:: Task ::
Write out every entry precisely as given, leaving the pictures out.

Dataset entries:
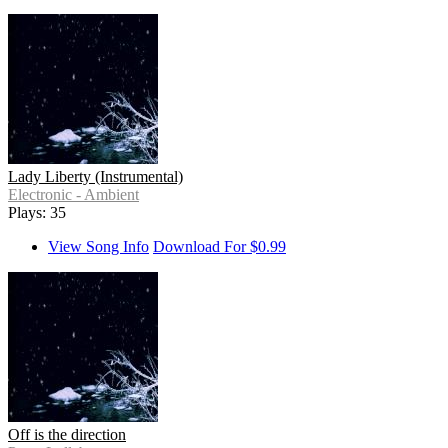
Lady Liberty (Instrumental)
Electronic - Ambient
Plays: 35
View Song Info
Download For $0.99
Off is the direction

:: Written response ::
Lady Liberty (Instrumental)
Electronic - Ambient
Plays: 35
View Song Info
Download For $0.99
Off is the direction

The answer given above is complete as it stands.